[[ Data extract open ]]

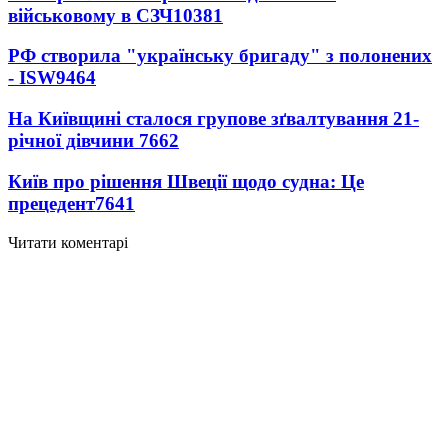
військовому в СЗЧ
10381
РФ створила "українську бригаду" з полонених
- ISW
9464
На Київщині сталося групове зґвалтування 21-
річної дівчини
7662
Київ про рішення Швеції щодо судна: Це
прецедент
7641
Читати коментарі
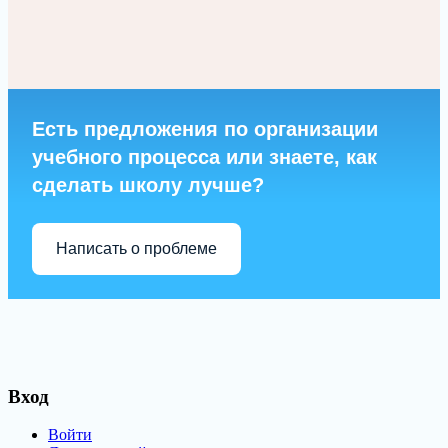
Есть предложения по организации
учебного процесса или знаете, как
сделать школу лучше?
Написать о проблеме
Вход
Войти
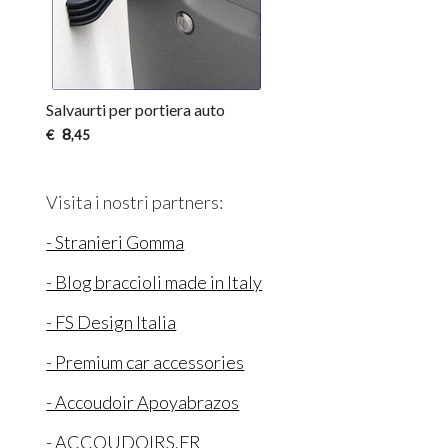
Salvaurti per portiera auto
8
€
,45
Visita i nostri partners:
- Stranieri Gomma
- Blog braccioli made in Italy
- FS Design Italia
- Premium car accessories
- Accoudoir Apoyabrazos
- ACCOUDOIRS.FR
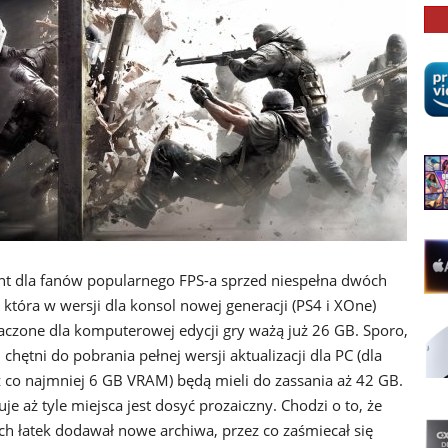
ent dla fanów popularnego FPS-a sprzed niespełna dwóch
, która w wersji dla konsol nowej generacji (PS4 i XOne)
naczone dla komputerowej edycji gry ważą już 26 GB. Sporo,
hętni do pobrania pełnej wersji aktualizacji dla PC (dla
 z co najmniej 6 GB VRAM) będą mieli do zassania aż 42 GB.
e aż tyle miejsca jest dosyć prozaiczny. Chodzi o to, że
h łatek dodawał nowe archiwa, przez co zaśmiecał się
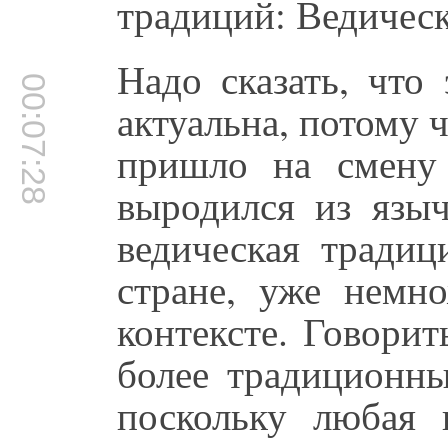
традиций: Ведическ
Надо сказать, что
00:07:28
актуальна, потому 
пришло на смену
выродился из языч
ведическая традиц
стране, уже немн
контексте. Говорит
более традиционны
поскольку любая 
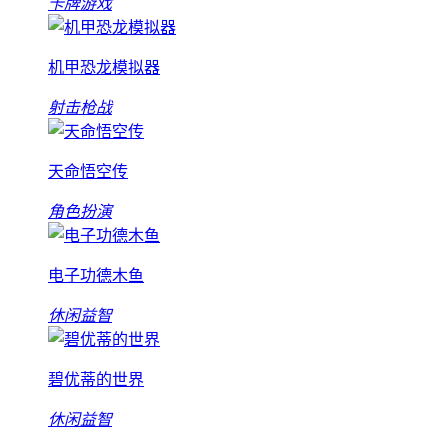
卡牌游戏
机甲恐龙模拟器
射击枪战
天命悟空传
角色扮演
电子功德木鱼
休闲益智
碧优蒂的世界
休闲益智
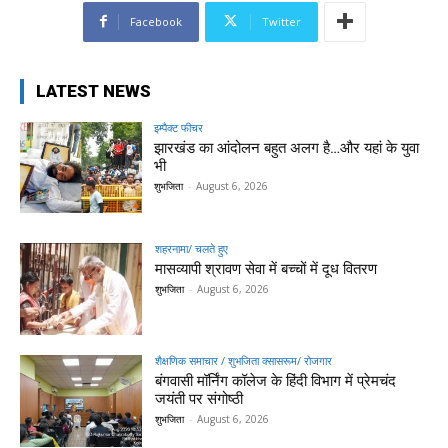
Facebook
Twitter
LATEST NEWS
इम्पैक्ट फीचर
झारखंड का आंदोलन बहुत अलग है…और यहां के युवा
भी
शुभजिता
-
August 6, 2026
शहरनामा/ चलते हुए
मासव्यापी श्रावण सेवा में बच्चों में दूध वितरण
शुभजिता
-
August 6, 2026
शैक्षणिक समाचार / शुभजिता क्सासरूम/ रोजगार
बंगवासी मॉर्निंग कॉलेज के हिंदी विभाग में प्रेमचंद
जयंती पर संगोष्ठी
शुभजिता
-
August 6, 2026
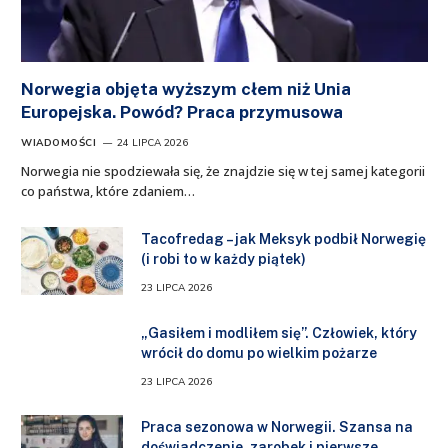
Norwegia objęta wyższym cłem niż Unia
Europejska. Powód? Praca przymusowa
WIADOMOŚCI
24 LIPCA 2026
Norwegia nie spodziewała się, że znajdzie się w tej samej kategorii
co państwa, które zdaniem…
Tacofredag – jak Meksyk podbił Norwegię
(i robi to w każdy piątek)
23 LIPCA 2026
„Gasiłem i modliłem się”. Człowiek, który
wrócił do domu po wielkim pożarze
23 LIPCA 2026
Praca sezonowa w Norwegii. Szansa na
doświadczenie, zarobek i pierwsze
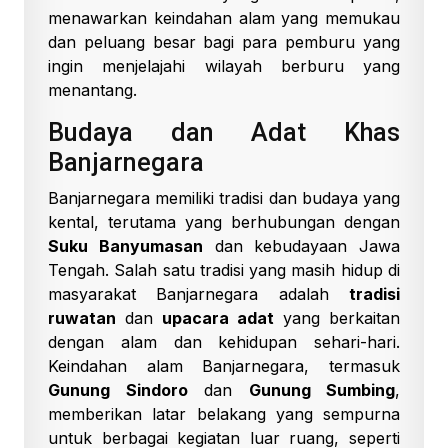
menawarkan keindahan alam yang memukau
dan peluang besar bagi para pemburu yang
ingin menjelajahi wilayah berburu yang
menantang.
Budaya dan Adat Khas
Banjarnegara
Banjarnegara memiliki tradisi dan budaya yang
kental, terutama yang berhubungan dengan
Suku Banyumasan
dan kebudayaan Jawa
Tengah. Salah satu tradisi yang masih hidup di
masyarakat Banjarnegara adalah
tradisi
ruwatan
dan
upacara adat
yang berkaitan
dengan alam dan kehidupan sehari-hari.
Keindahan alam Banjarnegara, termasuk
Gunung Sindoro
dan
Gunung Sumbing
,
memberikan latar belakang yang sempurna
untuk berbagai kegiatan luar ruang, seperti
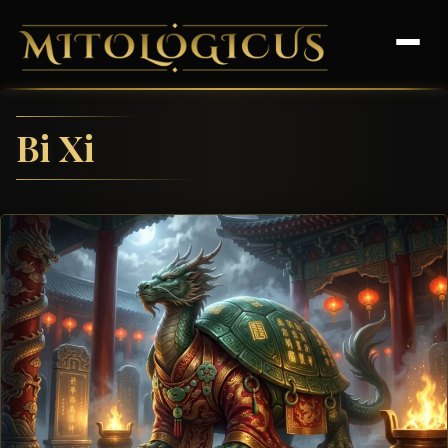
Bi Xi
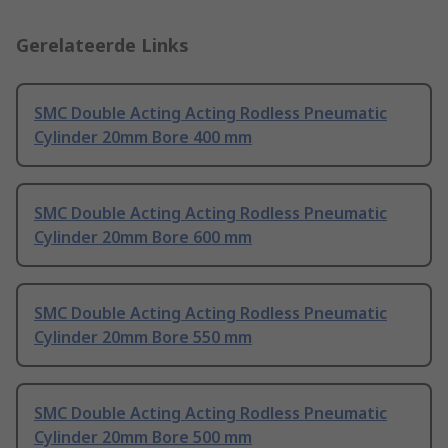
Gerelateerde Links
SMC Double Acting Acting Rodless Pneumatic
Cylinder 20mm Bore 400 mm
SMC Double Acting Acting Rodless Pneumatic
Cylinder 20mm Bore 600 mm
SMC Double Acting Acting Rodless Pneumatic
Cylinder 20mm Bore 550 mm
SMC Double Acting Acting Rodless Pneumatic
Cylinder 20mm Bore 500 mm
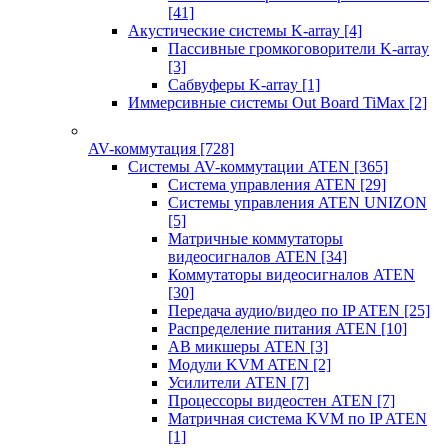
[41]
Акустические системы K-array
[4]
Пассивные громкоговорители K-array
[3]
Сабвуферы K-array
[1]
Иммерсивные системы Out Board TiMax
[2]
AV-коммутация
[728]
Системы AV-коммутации ATEN
[365]
Система управления ATEN
[29]
Системы управления ATEN UNIZON
[5]
Матричные коммутаторы
видеосигналов ATEN
[34]
Коммутаторы видеосигналов ATEN
[30]
Передача аудио/видео по IP ATEN
[25]
Распределение питания ATEN
[10]
АВ микшеры ATEN
[3]
Модули KVM ATEN
[2]
Усилители ATEN
[7]
Процессоры видеостен ATEN
[7]
Матричная система KVM по IP ATEN
[1]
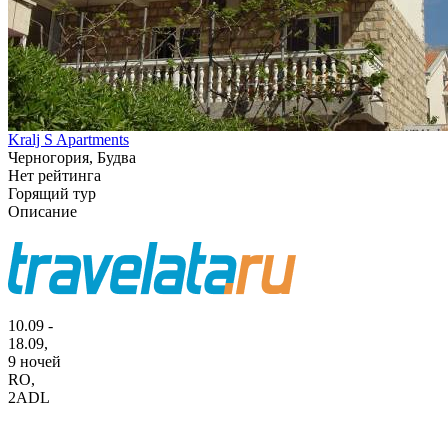
Kralj S Apartments
Черногория, Будва
Нет рейтинга
Горящий тур
Описание
10.09 -
18.09,
9 ночей
RO
,
2ADL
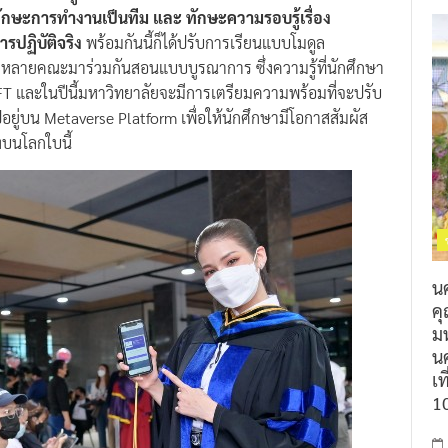
ักษะการทำงานเป็นทีม และ ทักษะความรอบรู้เรื่อง
ารปฏิบัติจริง
พร้อมกันนี้ก็ได้ปรับการเรียนแบบโมดูล
จากหลายคณะมาร่วมกันสอนแบบบูรณาการ ซึ่งความรู้ที่นักศึกษา
NFT และในปีนี้มหาวิทยาลัยจะมีการเตรียมความพร้อมที่จะปรับ
ยู่บน Metaverse Platform เพื่อให้นักศึกษามีโอกาสสัมผัส
งบนโลกใบนี้
น
ค
ม
นค
เท
1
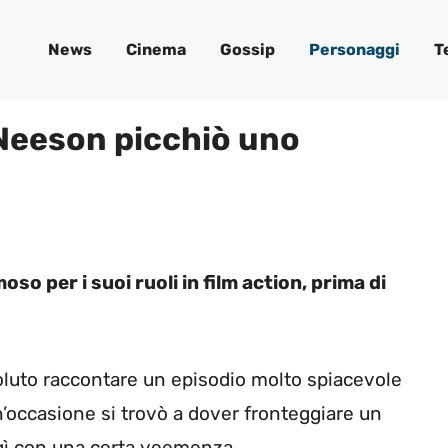
News
Cinema
Gossip
Personaggi
T
 Neeson picchiò uno
so per i suoi ruoli in film action, prima di
oluto raccontare un episodio molto spiacevole
 un’occasione si trovò a dover fronteggiare un
agì con una certa veemenza.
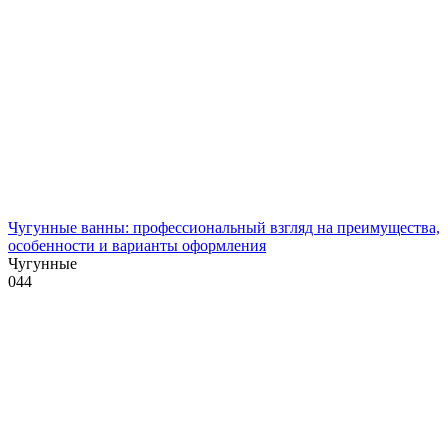
Чугунные ванны: профессиональный взгляд на преимущества,
особенности и варианты оформления
Чугунные
0
44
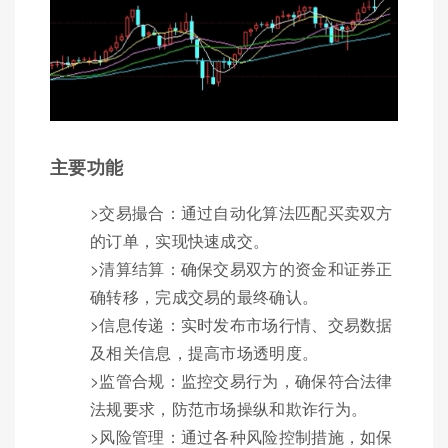
主要功能
>交易撮合：通过自动化算法匹配买卖双方
的订单，实现快速成交。
>清算结算：确保交易双方的资金和证券正
确转移，完成交易的最终确认。
>信息传递：实时发布市场行情、交易数据
及相关信息，提高市场透明度。
>监管合规：监控交易行为，确保符合法律
法规要求，防范市场操纵和欺诈行为。
>风险管理：通过各种风险控制措施，如保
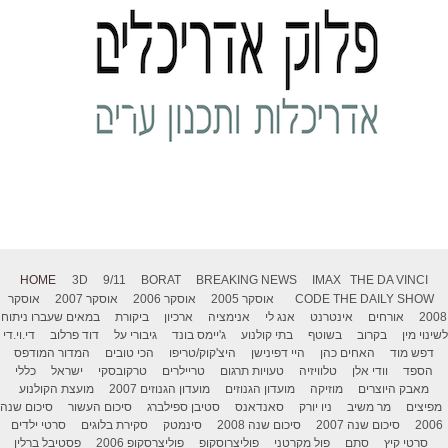
HOME
3D
9/11
BORAT
BREAKING NEWS
IMAX
THE DA VINCI
THE DAILY SHOW
CODE
אוסקר 2005
אוסקר 2006
אוסקר 2007
אוסקר
2008
אורחים
אינטרנט
אנג לי
אנימציה
ארכיון
ביקורת
במאים שעברו ניתוח
לשינוי מין
בקרוב
בשוטף
בתי קולנוע
ג'יימס בונד
גיבורי על
דוד פרלוב
די.וי.די
דפש מוד
האחים כהן
היי דפינישן
היצ'קוק/טריפו
הכי טובים
המדור המודפס
הספד
וודי אלן
טלוויזיה
טעויות תרגום
טריילרים
טרקובסקי
ישראל
כללי
מאבק היוצרים
מוזיקה
מועדון הגנוזים
מועדון הגנוזים 2007
מועצת הקולנוע
מפיצים
מר משיב
ניו יורק
סאנדאנס
סטיבן ספילברג
סיכום העשור
סיכום שנה
2006
סיכום שנה 2007
סיכום שנה 2008
סינמטק
סקירת בלוגים
סרטי ילדים
סרטי קיץ
סתם
פול מקרטני
פוליצרוסקופ
פוליצרסקופ 2006
פסטיבל ברלין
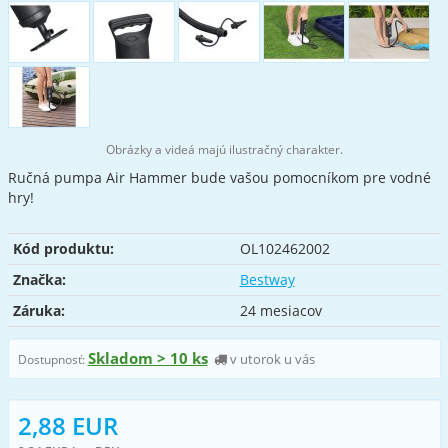
Obrázky a videá majú ilustračný charakter.
Ručná pumpa Air Hammer bude vašou pomocníkom pre vodné
hry!
Kód produktu:
OL102462002
Značka:
Bestway
Záruka:
24 mesiacov
Skladom > 10 ks
v utorok u vás
Dostupnosť:
2,88 EUR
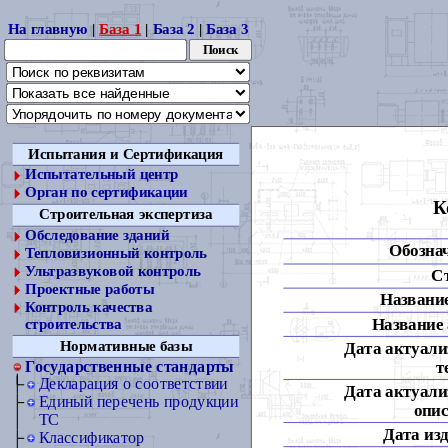
На главную
|
База 1
|
База 2
|
База 3
Испытания и Сертификация
Испытательный центр
Орган по сертификации
К
Строительная экспертиза
Обследование зданий
Обозна
Тепловизионный контроль
Ультразвуковой контроль
С
Проектные работы
Название
Контроль качества
Название 
строительства
Нормативные базы
Дата актуали
т
Государственные стандарты
Декларация о соответствии
Дата актуали
Единый перечень продукции
опис
ТС
Дата из
Классификатор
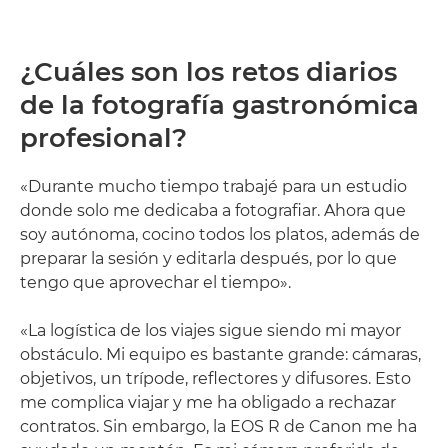
¿Cuáles son los retos diarios
de la fotografía gastronómica
profesional?
«Durante mucho tiempo trabajé para un estudio
donde solo me dedicaba a fotografiar. Ahora que
soy autónoma, cocino todos los platos, además de
preparar la sesión y editarla después, por lo que
tengo que aprovechar el tiempo».
«La logística de los viajes sigue siendo mi mayor
obstáculo. Mi equipo es bastante grande: cámaras,
objetivos, un trípode, reflectores y difusores. Esto
me complica viajar y me ha obligado a rechazar
contratos. Sin embargo, la EOS R de Canon me ha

[[ Data extract closed ]]

Pictures are to be left out, and the lines from the beginning of the records through the line with "बंगवासी मॉर्निंग कॉलेज" are to be printed exactly, with nothing added.

військовому в СЗЧ
10381
РФ створила "українську бригаду" з полонених
- ISW
9464
На Київщині сталося групове зґвалтування 21-
річної дівчини
7662
Київ про рішення Швеції щодо судна: Це
прецедент
7641
Читати коментарі
Есть предложения по организации
учебного процесса или знаете, как
сделать школу лучше?
Написать о проблеме
Вход
Войти
Salvaurti per portiera auto
8
€
,45
Visita i nostri partners:
- Stranieri Gomma
- Blog braccioli made in Italy
- FS Design Italia
- Premium car accessories
- Accoudoir Apoyabrazos
- ACCOUDOIRS.FR
ent dla fanów popularnego FPS-a sprzed niespełna dwóch
, która w wersji dla konsol nowej generacji (PS4 i XOne)
naczone dla komputerowej edycji gry ważą już 26 GB. Sporo,
hętni do pobrania pełnej wersji aktualizacji dla PC (dla
 z co najmniej 6 GB VRAM) będą mieli do zassania aż 42 GB.
e aż tyle miejsca jest dosyć prozaiczny. Chodzi o to, że
h łatek dodawał nowe archiwa, przez co zaśmiecał się
традиций: Ведическ
Надо сказать, что
00:07:28
актуальна, потому 
пришло на смену
выродился из языч
ведическая традиц
стране, уже немн
контексте. Говорит
более традиционны
поскольку любая 
卡牌游戏
机甲恐龙模拟器
射击枪战
天命悟空传
角色扮演
电子功德木鱼
休闲益智
碧优蒂的世界
休闲益智
Facebook
Twitter
LATEST NEWS
इम्पैक्ट फीचर
झारखंड का आंदोलन बहुत अलग है…और यहां के युवा
भी
शुभजिता
-
August 6, 2026
शहरनामा/ चलते हुए
मासव्यापी श्रावण सेवा में बच्चों में दूध वितरण
शुभजिता
-
August 6, 2026
शैक्षणिक समाचार / शुभजिता क्सासरूम/ रोजगार
बंगवासी मॉर्निंग कॉलेज के हिंदी विभाग में प्रेमचंद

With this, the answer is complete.